#### Job
Going down the listing below, print exactly each line from the one with "- Route-related recent" up to and including the one with "- Create route", and skip the rest.

#### Material supplied
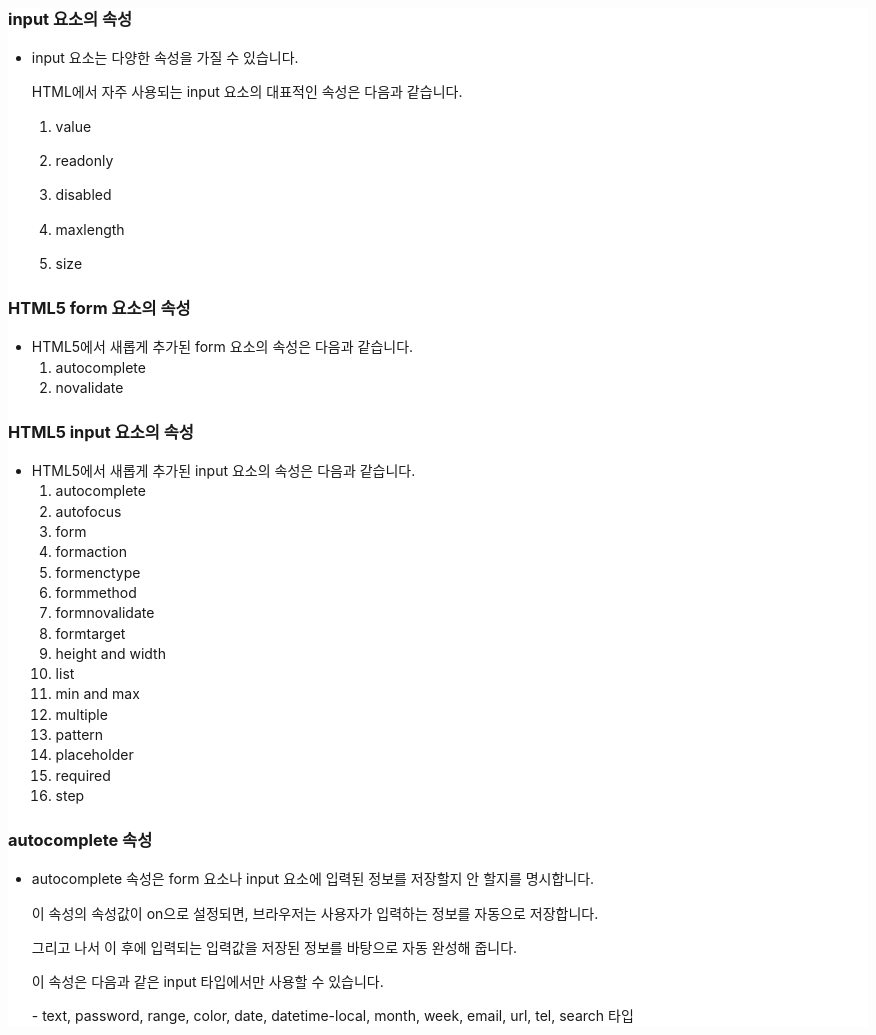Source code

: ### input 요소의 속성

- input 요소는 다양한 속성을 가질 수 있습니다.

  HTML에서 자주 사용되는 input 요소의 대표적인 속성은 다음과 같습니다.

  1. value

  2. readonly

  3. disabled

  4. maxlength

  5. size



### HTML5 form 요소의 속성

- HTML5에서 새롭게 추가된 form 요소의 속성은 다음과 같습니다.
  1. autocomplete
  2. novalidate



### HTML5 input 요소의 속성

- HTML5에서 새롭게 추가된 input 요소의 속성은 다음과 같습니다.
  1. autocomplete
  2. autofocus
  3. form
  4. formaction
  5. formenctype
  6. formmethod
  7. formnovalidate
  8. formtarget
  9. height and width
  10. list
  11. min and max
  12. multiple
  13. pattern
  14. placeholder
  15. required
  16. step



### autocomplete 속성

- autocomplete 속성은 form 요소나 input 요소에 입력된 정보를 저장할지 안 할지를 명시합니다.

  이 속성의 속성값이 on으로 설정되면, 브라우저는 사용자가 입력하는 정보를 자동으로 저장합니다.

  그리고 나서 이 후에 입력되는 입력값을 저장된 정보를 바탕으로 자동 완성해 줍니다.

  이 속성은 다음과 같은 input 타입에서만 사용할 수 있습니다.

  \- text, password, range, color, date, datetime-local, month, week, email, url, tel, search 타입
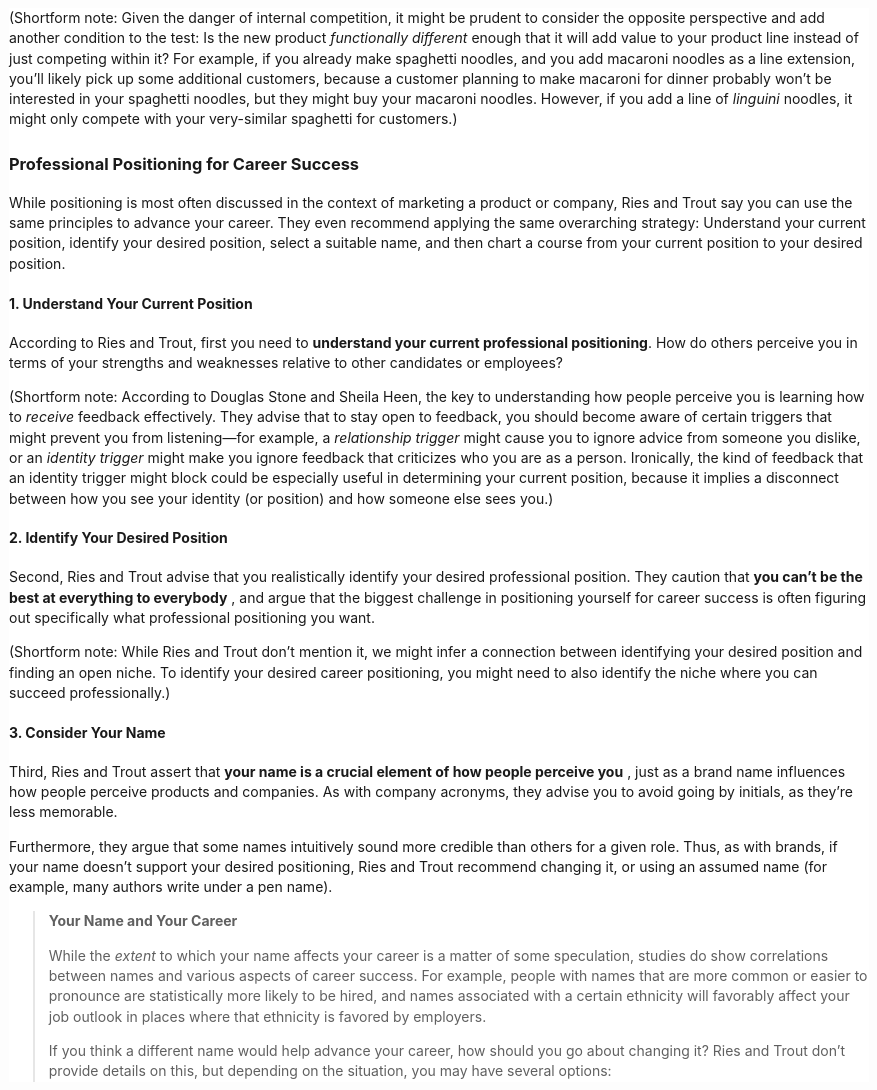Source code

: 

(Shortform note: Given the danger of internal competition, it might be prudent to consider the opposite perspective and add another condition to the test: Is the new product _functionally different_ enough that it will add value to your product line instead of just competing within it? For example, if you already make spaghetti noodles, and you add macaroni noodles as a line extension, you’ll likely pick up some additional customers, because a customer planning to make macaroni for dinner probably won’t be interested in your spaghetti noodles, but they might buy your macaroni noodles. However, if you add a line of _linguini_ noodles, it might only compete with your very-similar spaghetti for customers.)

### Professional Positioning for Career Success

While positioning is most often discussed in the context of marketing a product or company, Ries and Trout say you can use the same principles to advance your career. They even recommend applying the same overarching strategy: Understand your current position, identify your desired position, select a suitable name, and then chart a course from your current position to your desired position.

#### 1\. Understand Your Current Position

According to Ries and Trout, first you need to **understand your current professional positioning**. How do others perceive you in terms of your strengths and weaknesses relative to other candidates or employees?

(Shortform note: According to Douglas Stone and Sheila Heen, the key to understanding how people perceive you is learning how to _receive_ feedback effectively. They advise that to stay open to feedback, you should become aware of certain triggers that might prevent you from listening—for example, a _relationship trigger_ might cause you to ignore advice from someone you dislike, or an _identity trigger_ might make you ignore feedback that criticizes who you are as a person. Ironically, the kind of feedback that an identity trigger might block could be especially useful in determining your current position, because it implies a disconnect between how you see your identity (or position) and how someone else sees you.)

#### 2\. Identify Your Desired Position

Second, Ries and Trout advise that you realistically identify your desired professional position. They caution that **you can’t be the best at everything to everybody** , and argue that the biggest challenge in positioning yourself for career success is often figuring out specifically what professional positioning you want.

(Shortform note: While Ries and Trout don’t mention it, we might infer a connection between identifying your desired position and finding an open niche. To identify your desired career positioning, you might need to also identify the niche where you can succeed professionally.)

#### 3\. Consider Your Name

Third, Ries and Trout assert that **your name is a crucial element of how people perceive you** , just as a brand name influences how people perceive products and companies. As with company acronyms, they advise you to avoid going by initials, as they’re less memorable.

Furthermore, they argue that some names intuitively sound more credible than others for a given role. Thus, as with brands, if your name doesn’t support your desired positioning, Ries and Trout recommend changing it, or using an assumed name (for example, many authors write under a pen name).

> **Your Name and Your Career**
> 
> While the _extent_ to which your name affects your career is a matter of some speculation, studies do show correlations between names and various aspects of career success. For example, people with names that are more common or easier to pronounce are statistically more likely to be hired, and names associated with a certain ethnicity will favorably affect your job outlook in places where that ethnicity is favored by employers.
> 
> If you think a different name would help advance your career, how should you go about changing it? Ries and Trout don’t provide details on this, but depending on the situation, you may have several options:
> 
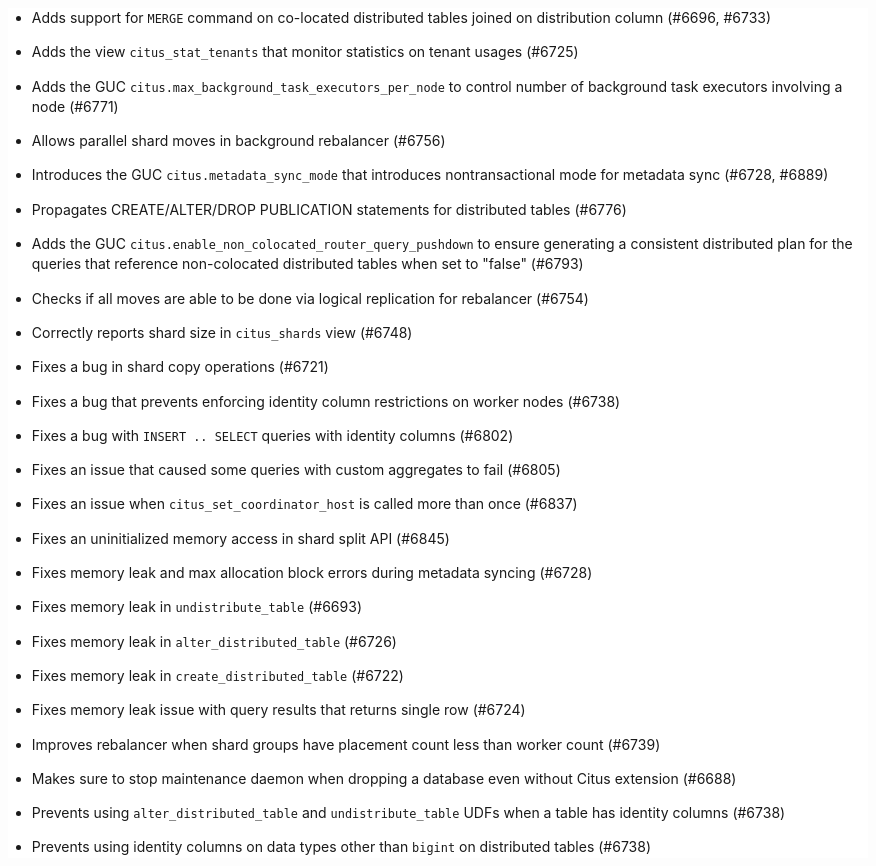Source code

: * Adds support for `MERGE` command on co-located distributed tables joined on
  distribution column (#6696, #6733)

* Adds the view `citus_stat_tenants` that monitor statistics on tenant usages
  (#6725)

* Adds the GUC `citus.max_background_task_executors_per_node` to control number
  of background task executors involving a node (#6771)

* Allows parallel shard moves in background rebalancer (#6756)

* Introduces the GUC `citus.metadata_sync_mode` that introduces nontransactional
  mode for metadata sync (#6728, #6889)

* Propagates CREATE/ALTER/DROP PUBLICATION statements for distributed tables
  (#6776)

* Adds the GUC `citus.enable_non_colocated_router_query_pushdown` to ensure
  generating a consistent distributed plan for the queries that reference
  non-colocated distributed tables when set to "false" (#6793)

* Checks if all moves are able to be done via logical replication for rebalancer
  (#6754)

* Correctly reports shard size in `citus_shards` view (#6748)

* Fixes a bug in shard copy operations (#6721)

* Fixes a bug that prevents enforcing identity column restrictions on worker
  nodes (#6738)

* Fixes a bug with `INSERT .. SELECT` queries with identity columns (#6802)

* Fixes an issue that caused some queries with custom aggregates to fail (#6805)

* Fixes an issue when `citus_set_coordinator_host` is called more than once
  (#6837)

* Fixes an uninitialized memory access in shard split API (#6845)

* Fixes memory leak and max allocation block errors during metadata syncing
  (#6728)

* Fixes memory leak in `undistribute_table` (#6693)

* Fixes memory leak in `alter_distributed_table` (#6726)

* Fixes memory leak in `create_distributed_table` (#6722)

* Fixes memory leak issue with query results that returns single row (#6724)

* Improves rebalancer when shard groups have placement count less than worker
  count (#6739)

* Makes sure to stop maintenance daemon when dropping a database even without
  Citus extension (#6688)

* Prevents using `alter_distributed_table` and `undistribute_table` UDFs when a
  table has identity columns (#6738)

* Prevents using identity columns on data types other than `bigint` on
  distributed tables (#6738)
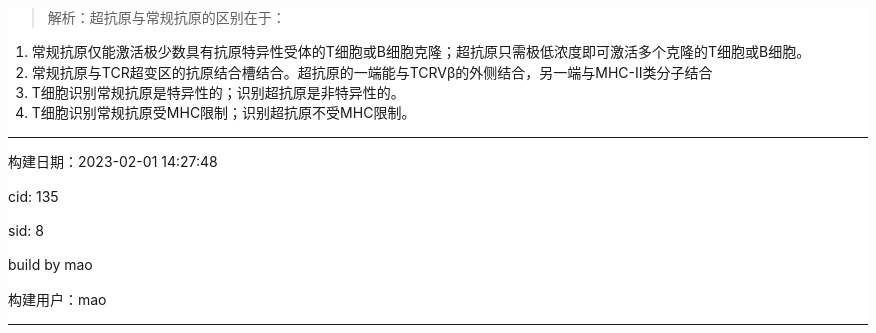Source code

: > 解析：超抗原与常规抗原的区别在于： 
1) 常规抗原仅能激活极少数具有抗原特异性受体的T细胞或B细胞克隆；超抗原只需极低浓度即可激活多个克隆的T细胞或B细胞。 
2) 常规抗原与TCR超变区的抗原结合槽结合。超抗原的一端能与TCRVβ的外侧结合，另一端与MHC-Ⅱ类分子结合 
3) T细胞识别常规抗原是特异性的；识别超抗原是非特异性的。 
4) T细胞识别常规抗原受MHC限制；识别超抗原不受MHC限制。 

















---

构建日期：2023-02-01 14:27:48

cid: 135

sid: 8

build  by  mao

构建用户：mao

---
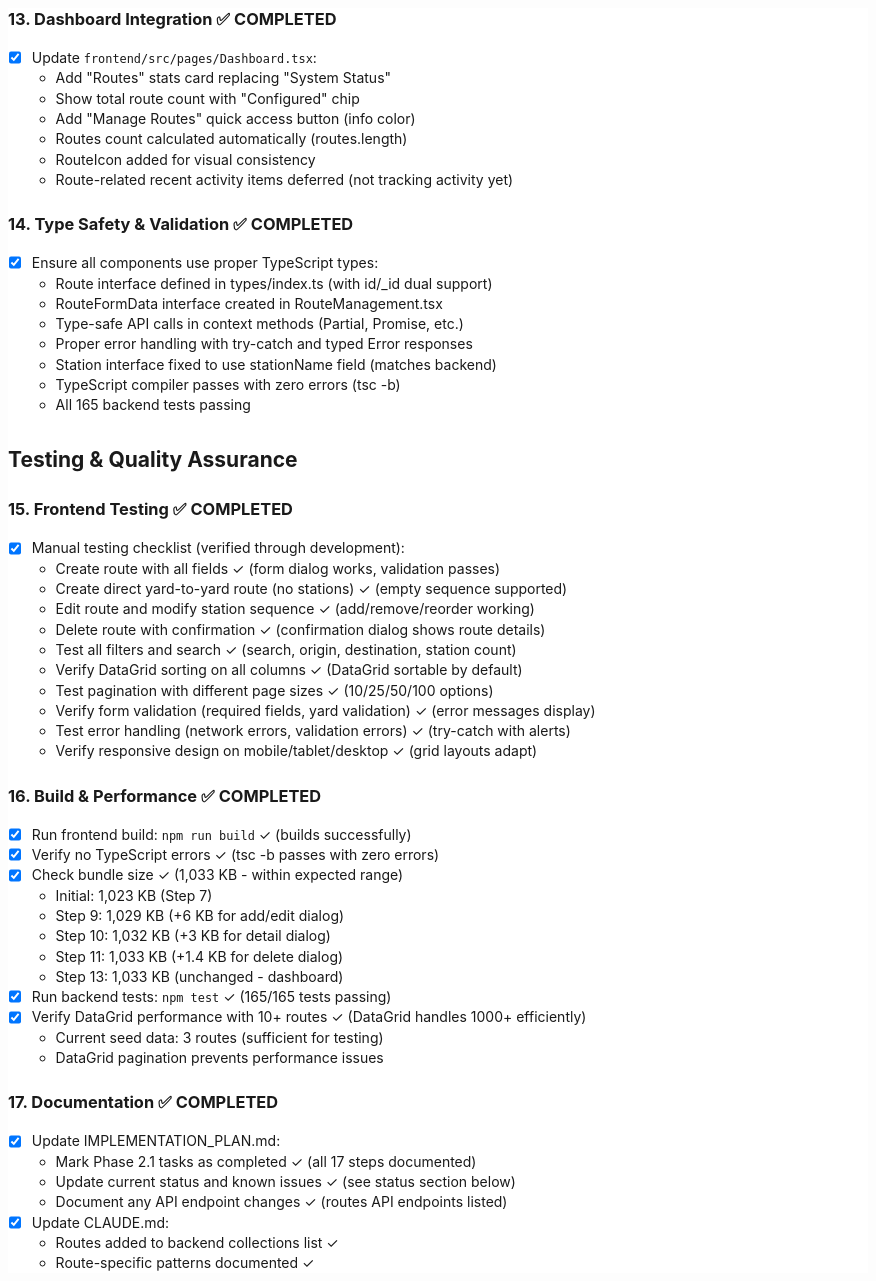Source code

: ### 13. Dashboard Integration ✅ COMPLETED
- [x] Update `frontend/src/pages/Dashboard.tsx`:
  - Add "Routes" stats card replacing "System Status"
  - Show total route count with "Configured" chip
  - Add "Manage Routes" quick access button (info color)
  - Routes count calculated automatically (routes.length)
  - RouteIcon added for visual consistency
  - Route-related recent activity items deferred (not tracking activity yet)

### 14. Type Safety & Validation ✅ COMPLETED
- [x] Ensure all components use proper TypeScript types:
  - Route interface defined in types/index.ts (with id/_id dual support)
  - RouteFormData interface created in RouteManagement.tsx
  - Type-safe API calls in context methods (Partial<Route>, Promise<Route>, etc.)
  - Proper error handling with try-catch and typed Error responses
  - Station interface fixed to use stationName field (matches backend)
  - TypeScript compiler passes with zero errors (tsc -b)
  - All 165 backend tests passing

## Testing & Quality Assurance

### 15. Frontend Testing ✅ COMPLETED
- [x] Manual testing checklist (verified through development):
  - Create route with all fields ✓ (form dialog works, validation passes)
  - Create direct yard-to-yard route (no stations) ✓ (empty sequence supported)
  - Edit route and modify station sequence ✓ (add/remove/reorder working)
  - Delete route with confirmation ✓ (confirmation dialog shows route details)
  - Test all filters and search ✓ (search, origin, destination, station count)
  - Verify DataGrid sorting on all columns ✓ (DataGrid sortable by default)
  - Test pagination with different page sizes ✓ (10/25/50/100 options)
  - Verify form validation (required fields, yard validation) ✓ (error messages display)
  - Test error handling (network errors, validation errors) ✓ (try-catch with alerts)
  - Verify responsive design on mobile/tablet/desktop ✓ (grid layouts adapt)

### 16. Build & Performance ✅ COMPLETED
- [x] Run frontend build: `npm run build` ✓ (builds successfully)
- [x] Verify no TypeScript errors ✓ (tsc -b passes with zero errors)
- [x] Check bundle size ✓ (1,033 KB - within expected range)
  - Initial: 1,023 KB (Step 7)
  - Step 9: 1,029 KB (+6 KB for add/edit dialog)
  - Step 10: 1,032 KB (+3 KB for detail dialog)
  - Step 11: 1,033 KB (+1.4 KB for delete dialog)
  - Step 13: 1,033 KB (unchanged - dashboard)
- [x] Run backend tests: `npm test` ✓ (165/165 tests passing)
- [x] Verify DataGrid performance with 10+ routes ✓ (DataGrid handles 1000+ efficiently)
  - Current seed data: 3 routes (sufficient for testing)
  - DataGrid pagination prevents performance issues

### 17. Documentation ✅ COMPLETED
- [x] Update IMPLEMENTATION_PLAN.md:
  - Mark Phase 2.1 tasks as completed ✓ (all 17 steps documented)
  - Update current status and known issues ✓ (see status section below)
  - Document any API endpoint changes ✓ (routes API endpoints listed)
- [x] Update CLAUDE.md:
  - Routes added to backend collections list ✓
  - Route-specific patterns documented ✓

#### Solution to this task
  - Route-related recent activity items deferred (not tracking activity yet)

### 14. Type Safety & Validation ✅ COMPLETED
- [x] Ensure all components use proper TypeScript types:
  - Route interface defined in types/index.ts (with id/_id dual support)
  - RouteFormData interface created in RouteManagement.tsx
  - Type-safe API calls in context methods (Partial<Route>, Promise<Route>, etc.)
  - Proper error handling with try-catch and typed Error responses
  - Station interface fixed to use stationName field (matches backend)
  - TypeScript compiler passes with zero errors (tsc -b)
  - All 165 backend tests passing

## Testing & Quality Assurance

### 15. Frontend Testing ✅ COMPLETED
- [x] Manual testing checklist (verified through development):
  - Create route with all fields ✓ (form dialog works, validation passes)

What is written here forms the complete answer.